------ Entries shown

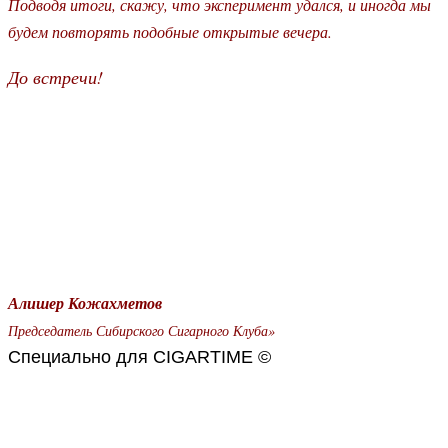
Подводя итоги, скажу, что эксперимент удался, и иногда мы
будем повторять подобные открытые вечера.
До встречи!
Алишер Кожахметов
Председатель Сибирского Сигарного Клуба
»
Специально для CIGARTIME ©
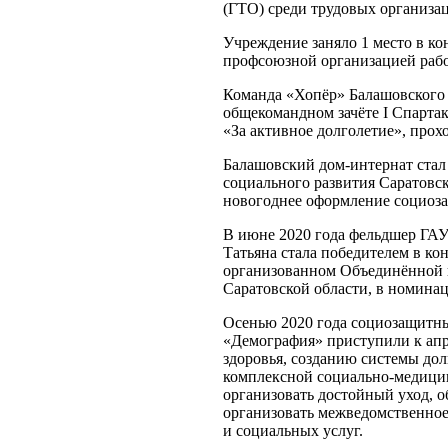
(ГТО) среди трудовых организац
Учреждение заняло 1 место в к
профсоюзной организацией рабо
Команда «Хопёр» Балашовского д
общекомандном зачёте I Спарта
«За активное долголетие», прохо
Балашовский дом-интернат стал
социального развития Саратовс
новогоднее оформление социоз
В июне 2020 года фельдшер ГАУ
Татьяна стала победителем в к
организованном Объединённой 
Саратовской области, в номина
Осенью 2020 года социозащитны
«Демография» приступили к ап
здоровья, созданию системы до
комплексной социально-медицин
организовать достойный уход, о
организовать межведомственное
и социальных услуг.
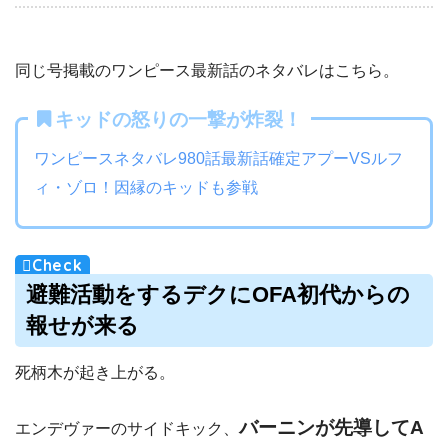
同じ号掲載のワンピース最新話のネタバレはこちら。
キッドの怒りの一撃が炸裂！
ワンピースネタバレ980話最新話確定アプーVSルフ
ィ・ゾロ！因縁のキッドも参戦
避難活動をするデクに
OFA
初代からの
報せが来る
死柄木が起き上がる。
バーニンが先導してA
エンデヴァーのサイドキック、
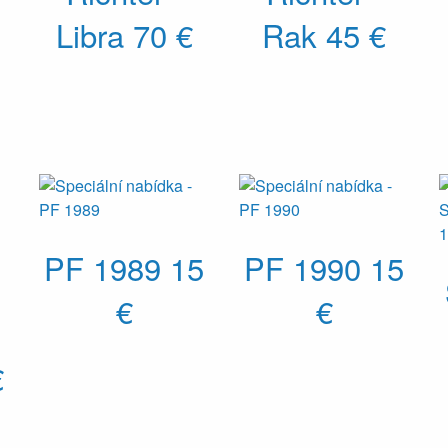
Libra
70 €
Rak
45 €
PF 1989
15
PF 1990
15
€
€
€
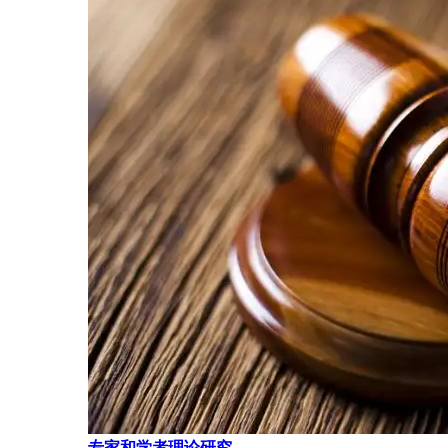
专家和学者理论研究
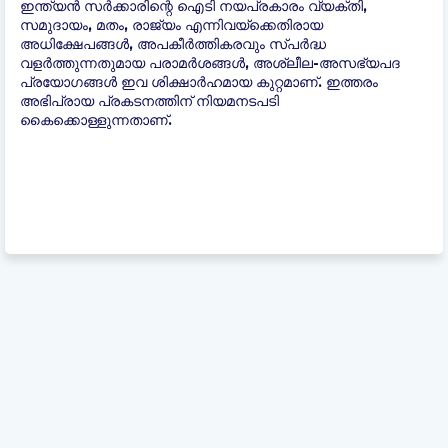
ഇന്ത്യന്‍ സർക്കാരിന്റെ ഐടി നയപ്രകാരം വ്യക്തി,
സമുദായം, മതം, രാജ്യം എന്നിവയ്ക്കെതിരായ
അധിക്ഷേപങ്ങൾ, അപകീർത്തികരവും സ്പർദ്ധ
വളർത്തുന്നതുമായ പരാമർശങ്ങൾ, അശ്ലീല-അസഭ്യപദ
പ്രയോഗങ്ങൾ ഇവ ശിക്ഷാർഹമായ കുറ്റമാണ്. ഇത്തരം
അഭിപ്രായ പ്രകടനത്തിന് നിയമനടപടി
കൈക്കൊള്ളുന്നതാണ്.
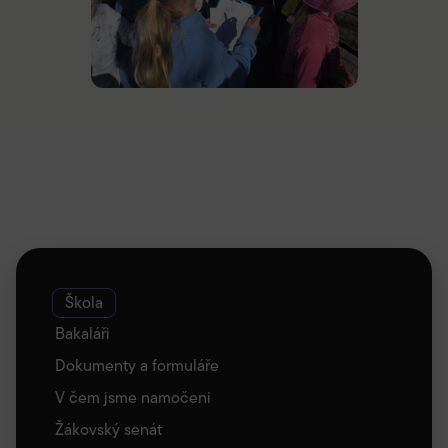
Škola
Bakaláři
Dokumenty a formuláře
V čem jsme namočeni
Žákovský senát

------------

■ **Directions**
Your answer must be an exact copy of the data above, minus its pictures.

■ **Exercise result**
Подводя итоги, скажу, что эксперимент удался, и иногда мы
будем повторять подобные открытые вечера.
До встречи!
Алишер Кожахметов
Председатель Сибирского Сигарного Клуба
»
Специально для CIGARTIME ©
(ГТО) среди трудовых организац
Учреждение заняло 1 место в к
профсоюзной организацией рабо
Команда «Хопёр» Балашовского д
общекомандном зачёте I Спарта
«За активное долголетие», прохо
Балашовский дом-интернат стал
социального развития Саратовс
новогоднее оформление социоз
В июне 2020 года фельдшер ГАУ
Татьяна стала победителем в к
организованном Объединённой 
Саратовской области, в номина
Осенью 2020 года социозащитны
«Демография» приступили к ап
здоровья, созданию системы до
комплексной социально-медицин
организовать достойный уход, о
организовать межведомственное
и социальных услуг.
同じ号掲載のワンピース最新話のネタバレはこちら。
キッドの怒りの一撃が炸裂！
ワンピースネタバレ980話最新話確定アプーVSルフ
ィ・ゾロ！因縁のキッドも参戦
避難活動をするデクに
OFA
初代からの
報せが来る
死柄木が起き上がる。
バーニンが先導してA
エンデヴァーのサイドキック、
Libra
70 €
Rak
45 €
PF 1989
15
PF 1990
15
€
€
€
专家和学者理论研究
ഇന്ത്യന്‍ സർക്കാരിന്റെ ഐടി നയപ്രകാരം വ്യക്തി,
സമുദായം, മതം, രാജ്യം എന്നിവയ്ക്കെതിരായ
അധിക്ഷേപങ്ങൾ, അപകീർത്തികരവും സ്പർദ്ധ
വളർത്തുന്നതുമായ പരാമർശങ്ങൾ, അശ്ലീല-അസഭ്യപദ
പ്രയോഗങ്ങൾ ഇവ ശിക്ഷാർഹമായ കുറ്റമാണ്. ഇത്തരം
അഭിപ്രായ പ്രകടനത്തിന് നിയമനടപടി
കൈക്കൊള്ളുന്നതാണ്.
Škola
Bakaláři
Dokumenty a formuláře
V čem jsme namočeni
Žákovský senát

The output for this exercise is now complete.